| Your instructions |
From all the records below, pull out every line of text and copy it word for word. Leave the pictures out of your answer.

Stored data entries
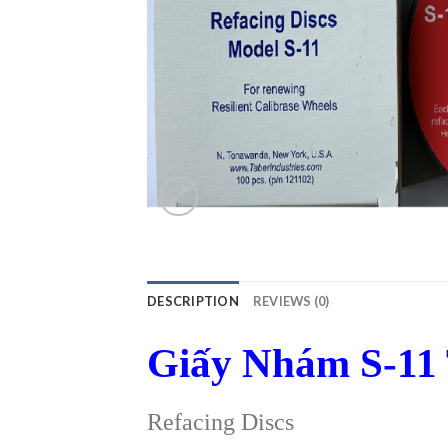
DESCRIPTION
REVIEWS (0)
Giấy Nhám S-11
Refacing Discs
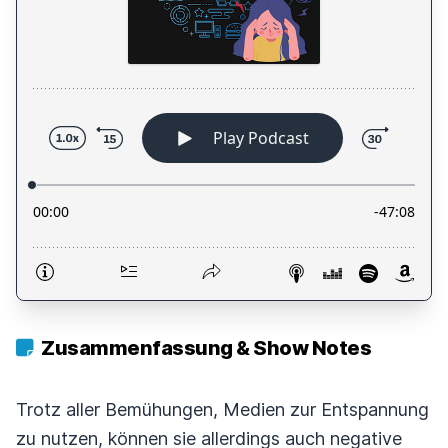
Zusammenfassung & Show Notes
Trotz aller Bemühungen, Medien zur Entspannung
zu nutzen, können sie allerdings auch negative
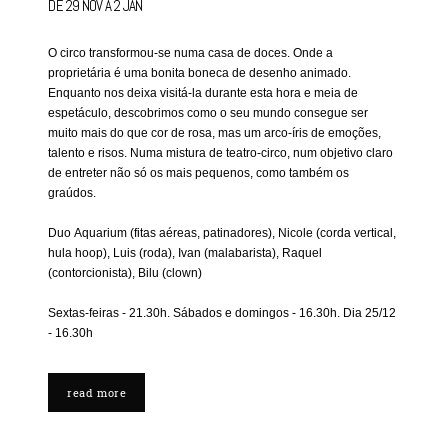
DE 29 NOV A 2 JAN
O circo transformou-se numa casa de doces. Onde a
proprietária é uma bonita boneca de desenho animado.
Enquanto nos deixa visitá-la durante esta hora e meia de
espetáculo, descobrimos como o seu mundo consegue ser
muito mais do que cor de rosa, mas um arco-íris de emoções,
talento e risos. Numa mistura de teatro-circo, num objetivo claro
de entreter não só os mais pequenos, como também os
graúdos.
Duo Aquarium (fitas aéreas, patinadores), Nicole (corda vertical,
hula hoop), Luis (roda), Ivan (malabarista), Raquel
(contorcionista), Bilu (clown)
Sextas-feiras - 21.30h. Sábados e domingos - 16.30h. Dia 25/12
- 16.30h
read more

| Response to the exercise |
DESCRIPTION
REVIEWS (0)
Giấy Nhám S-11
Refacing Discs
Zusammenfassung & Show Notes
Trotz aller Bemühungen, Medien zur Entspannung
zu nutzen, können sie allerdings auch negative
DE 29 NOV A 2 JAN
O circo transformou-se numa casa de doces. Onde a
proprietária é uma bonita boneca de desenho animado.
Enquanto nos deixa visitá-la durante esta hora e meia de
espetáculo, descobrimos como o seu mundo consegue ser
muito mais do que cor de rosa, mas um arco-íris de emoções,
talento e risos. Numa mistura de teatro-circo, num objetivo claro
de entreter não só os mais pequenos, como também os
graúdos.
Duo Aquarium (fitas aéreas, patinadores), Nicole (corda vertical,
hula hoop), Luis (roda), Ivan (malabarista), Raquel
(contorcionista), Bilu (clown)
Sextas-feiras - 21.30h. Sábados e domingos - 16.30h. Dia 25/12
- 16.30h
read more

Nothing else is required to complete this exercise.